There is that instruction in James 5:16 – “Therefore confess your sins to one another, and pray for one another, so that you may be healed.” There is often an interesting connection between healing and forgiveness in the New Testament. So, it became reasonable to me that we need to say those confessions out loud and within hearing distance of somebody else. And maybe we also need to pray for each other about those things confessed. But I don’t really know if this is a command or a law or just a bit of “fatherly” advice offered by James to his readers.

And there is the “Our Father” in which we pray, “Forgive us our trespasses as we forgive those who trespass against us,” additional evidence of the importance of person to person interaction as a part of confession, and indication that we should not only let others hear our confession but that we should hear theirs and forgive them as well. It is not clear to me whether that “as” means “while” or “in the same way” or “to the same extent?” In the Matthew version of the “Our Father,” Jesus offers some additional explanation in Matthew 6:14-15 – “For if you forgive others their trespasses, your heavenly Father will also forgive you; but if you do not forgive others, neither will your Father forgive your trespasses.” There is no emphasis on confession here, or even any request for forgiveness, but I suppose they are assumed. I believe that “trespass” is a synonym for “sin.

Finally, there are those instances in Matthew 16:19 and John 20:23 in which Jesus gives Peter and the Disciples authority to forgive sins.
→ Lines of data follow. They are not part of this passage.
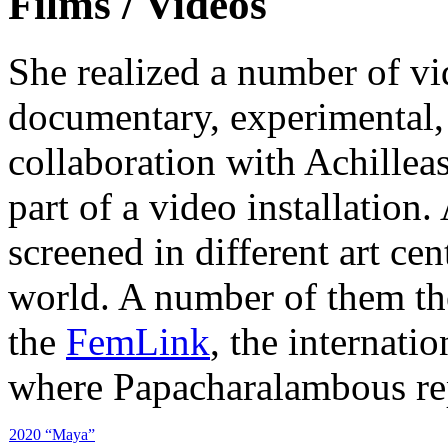
Films / Videos
She realized a number of vi
documentary, experimental, 
collaboration with Achillea
part of a video installation
screened in different art cen
world. A number of them th
the
FemLink
, the internatio
where Papacharalambous rep
2020 “Maya”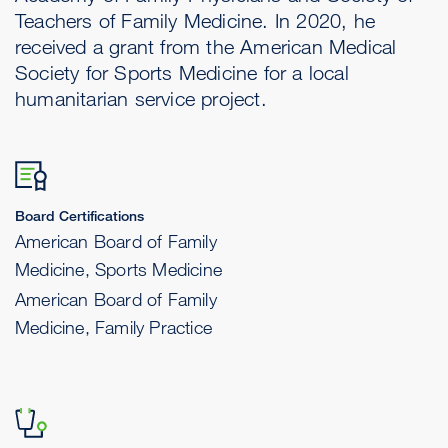
Teachers of Family Medicine. In 2020, he
received a grant from the American Medical
Society for Sports Medicine for a local
humanitarian service project.
Board Certifications
American Board of Family
Medicine, Sports Medicine
American Board of Family
Medicine, Family Practice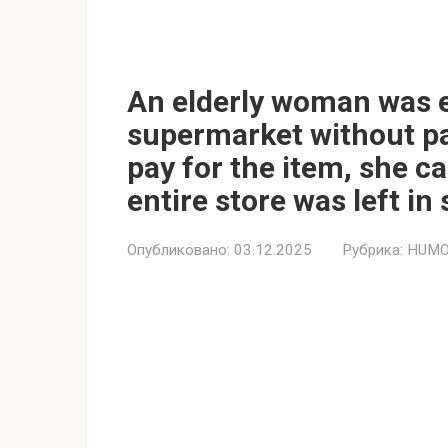
An elderly woman was e
supermarket without pa
pay for the item, she c
entire store was left in
Опубликовано:
03.12.2025
Рубрика:
HUMO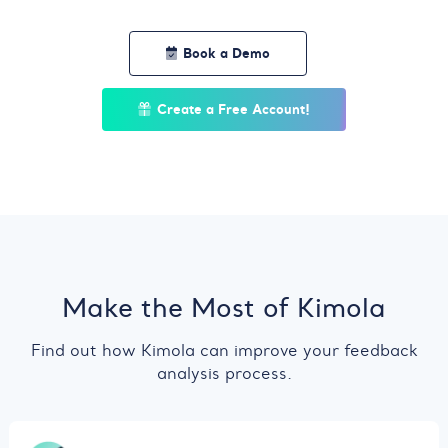
Book a Demo
Create a Free Account!
Make the Most of Kimola
Find out how Kimola can improve your feedback
analysis process.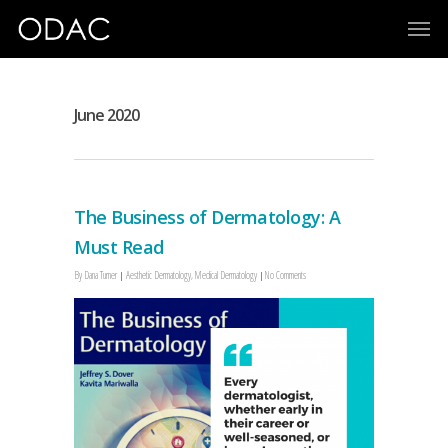
June 2020
The Business of Dermatology: A
Must Read
By
Dana Turner
Aesthetic Dermatology
,
Medical Dermatology
No Comments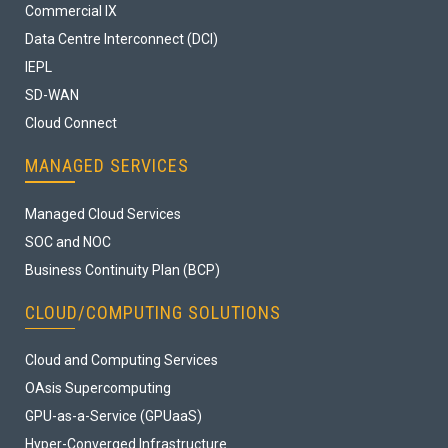
Commercial IX
Data Centre Interconnect (DCI)
IEPL
SD-WAN
Cloud Connect
MANAGED SERVICES
Managed Cloud Services
SOC and NOC
Business Continuity Plan (BCP)
CLOUD/COMPUTING SOLUTIONS
Cloud and Computing Services
OAsis Supercomputing
GPU-as-a-Service (GPUaaS)
Hyper-Converged Infrastructure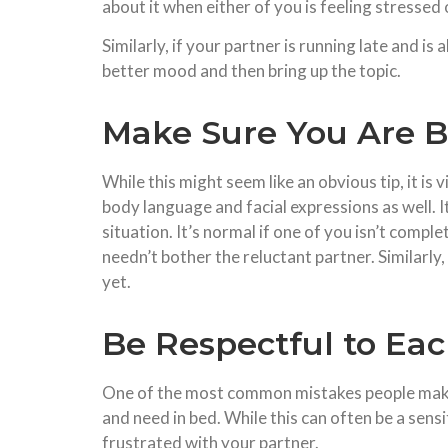
about it when either of you is feeling stressed 
Similarly, if your partner is running late and i
better mood and then bring up the topic.
Make Sure You Are B
While this might seem like an obvious tip, it is
body language and facial expressions as well. I
situation. It’s normal if one of you isn’t comple
needn’t bother the reluctant partner. Similarly,
yet.
Be Respectful to Ea
One of the most common mistakes people make i
and need in bed. While this can often be a sensi
frustrated with your partner.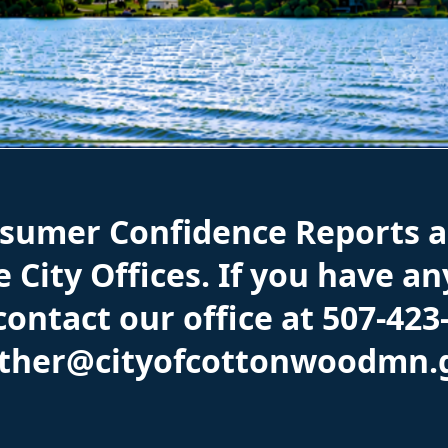
nsumer Confidence Reports a
 City Offices. If you have a
 contact our office at 507-423
ather@cityofcottonwoodmn.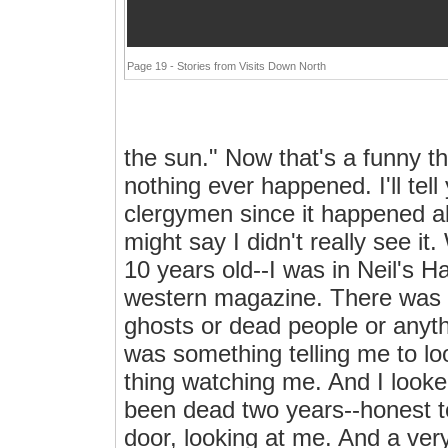
Page 19 - Stories from Visits Down North
the sun." Now that's a funny th
nothing ever happened. I'll tel
clergymen since it happened ab
might say I didn't really see it
10 years old--I was in Neil's H
western magazine. There was 
ghosts or dead people or anythi
was something telling me to lo
thing watching me. And I look
been dead two years--honest t
door, looking at me. And a very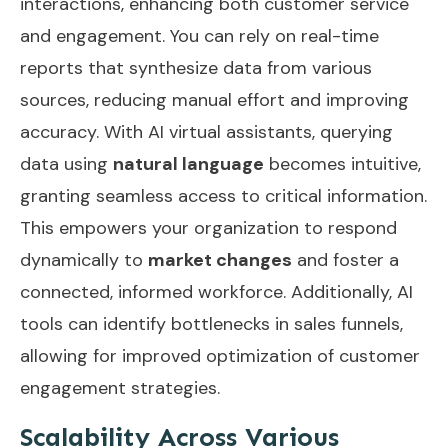
interactions, enhancing both customer service
and engagement. You can rely on real-time
reports that synthesize data from various
sources, reducing manual effort and improving
accuracy. With AI virtual assistants, querying
data using
natural language
becomes intuitive,
granting seamless access to critical information.
This empowers your organization to respond
dynamically to
market changes
and foster a
connected, informed workforce. Additionally, AI
tools can identify
bottlenecks in sales funnels
,
allowing for improved optimization of customer
engagement strategies.
Scalability Across Various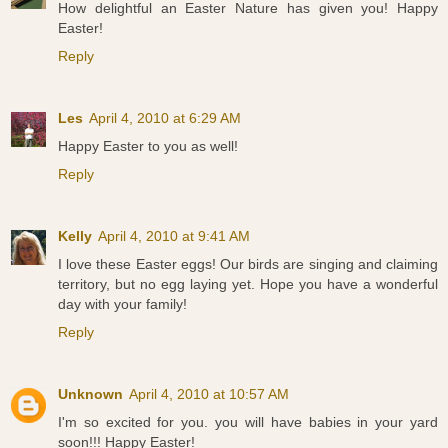
How delightful an Easter Nature has given you! Happy
Easter!
Reply
Les
April 4, 2010 at 6:29 AM
Happy Easter to you as well!
Reply
Kelly
April 4, 2010 at 9:41 AM
I love these Easter eggs! Our birds are singing and claiming
territory, but no egg laying yet. Hope you have a wonderful
day with your family!
Reply
Unknown
April 4, 2010 at 10:57 AM
I'm so excited for you. you will have babies in your yard
soon!!! Happy Easter!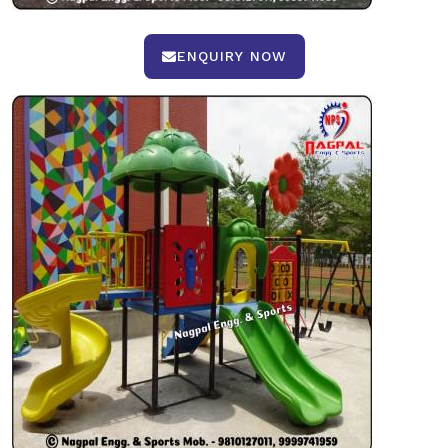
ENQUIRY NOW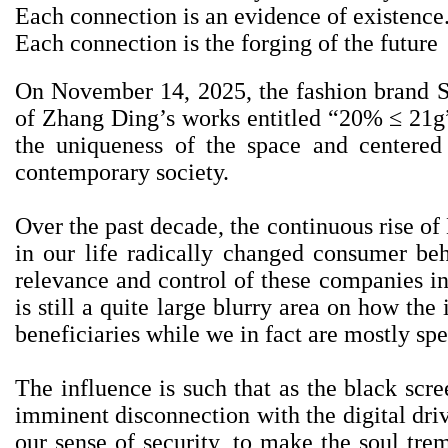
Each connection is an evidence of existence
Each connection is the forging of the future
On November 14, 2025, the fashion bran
of Zhang Ding’s works entitled “20% ≤ 21g”. 
the uniqueness of the space and centered
contemporary society.
Over the past decade, the continuous rise o
in our life radically changed consumer beh
relevance and control of these companies in 
is still a quite large blurry area on how th
beneficiaries while we in fact are mostly sp
The influence is such that as the black scre
imminent disconnection with the digital drive
our sense of security, to make the soul tre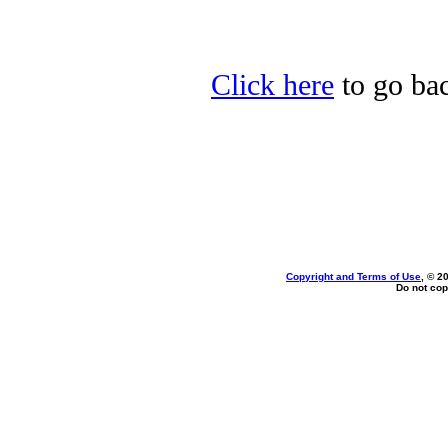
Click here
to go bac
Copyright and Terms of Use
, © 2
Do not cop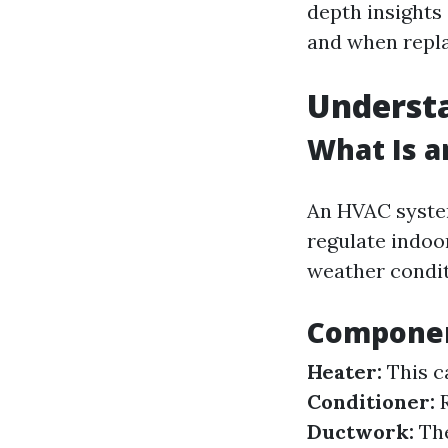
depth insights 
and when repla
Underst
What Is 
An HVAC system
regulate indoor
weather condit
Componen
Heater:
This c
Conditioner:
R
Ductwork:
The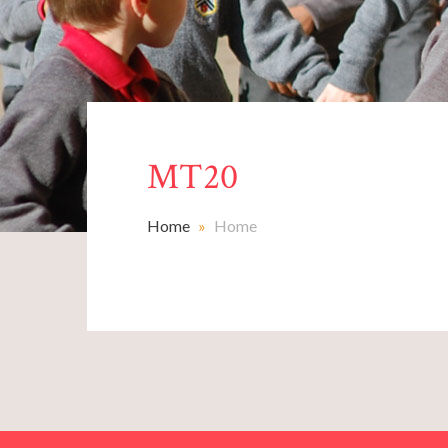
MT20
Home
»
Home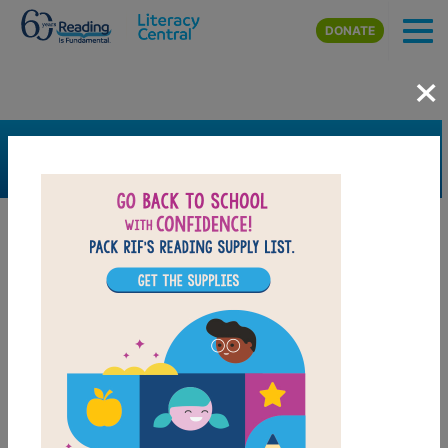
Skip to main content
DONATE
×
SEARCH
FILTER
Resources
Book Resource
Grades
2nd
3rd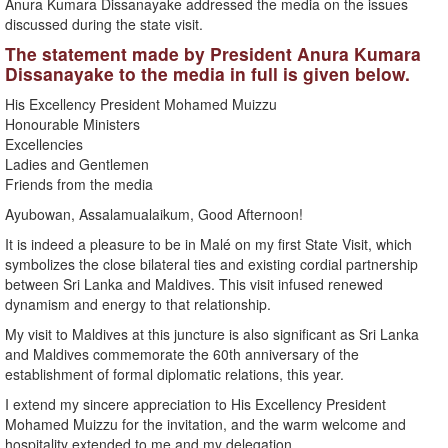
Anura Kumara Dissanayake addressed the media on the issues
discussed during the state visit.
The statement made by President Anura Kumara
Dissanayake to the media in full is given below.
His Excellency President Mohamed Muizzu
Honourable Ministers
Excellencies
Ladies and Gentlemen
Friends from the media
Ayubowan, Assalamualaikum, Good Afternoon!
It is indeed a pleasure to be in Malé on my first State Visit, which
symbolizes the close bilateral ties and existing cordial partnership
between Sri Lanka and Maldives. This visit infused renewed
dynamism and energy to that relationship.
My visit to Maldives at this juncture is also significant as Sri Lanka
and Maldives commemorate the 60th anniversary of the
establishment of formal diplomatic relations, this year.
I extend my sincere appreciation to His Excellency President
Mohamed Muizzu for the invitation, and the warm welcome and
hospitality extended to me and my delegation.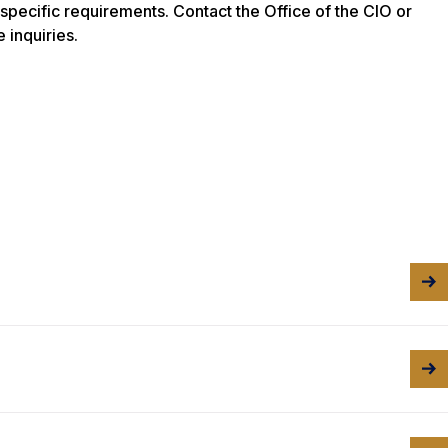
-specific requirements. Contact the Office of the CIO or
 inquiries.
I guess that, before becoming Catholic, I always just assumed that meant we all have some limited authority to forgive sins, and we do, of course, or would not have been instructed to do so, but I’m thinking this authority he gave them, the so-called Office of the Keys, is a bit different. Even if so, I might have once argued that it applied only to those who received the authority directly from Jesus. But now that doesn’t make sense to me. I have come to believe that Jesus founded His church and left somebody in charge with the authority and responsibility to hear confessions and forgive sins and teach and interpret and perform other specific duties and to ordain successors and that that authority and responsibility continue today.

So, I am getting ready, and of course a big part of the confession process is the time spent praying and reflecting on one’s own life with the objective of determining what needs to be confessed. Overt and undeniable sins of commission, lying, adultery, theft, etc., would come to the top of the list. Hopefully, I don’t have many of those, but I have to be concerned also about the more subtle failures, the places I have fallen short, the things I ought to have done but didn’t. And it is easy, especially in a hedonistic culture that encourages self-esteem, to deceive myself, to convince myself I am a pretty good guy. In Leviticus 11:45, God tells the people, “You shall be holy, for I am holy,” and Peter quotes and repeats that charge to the early Church in 1 Peter 1:16. The gap between that and where I find myself is pretty wide. Thank God for the opportunity for confession, for forgiveness, for reconciliation, for penance, and for continuing conversion.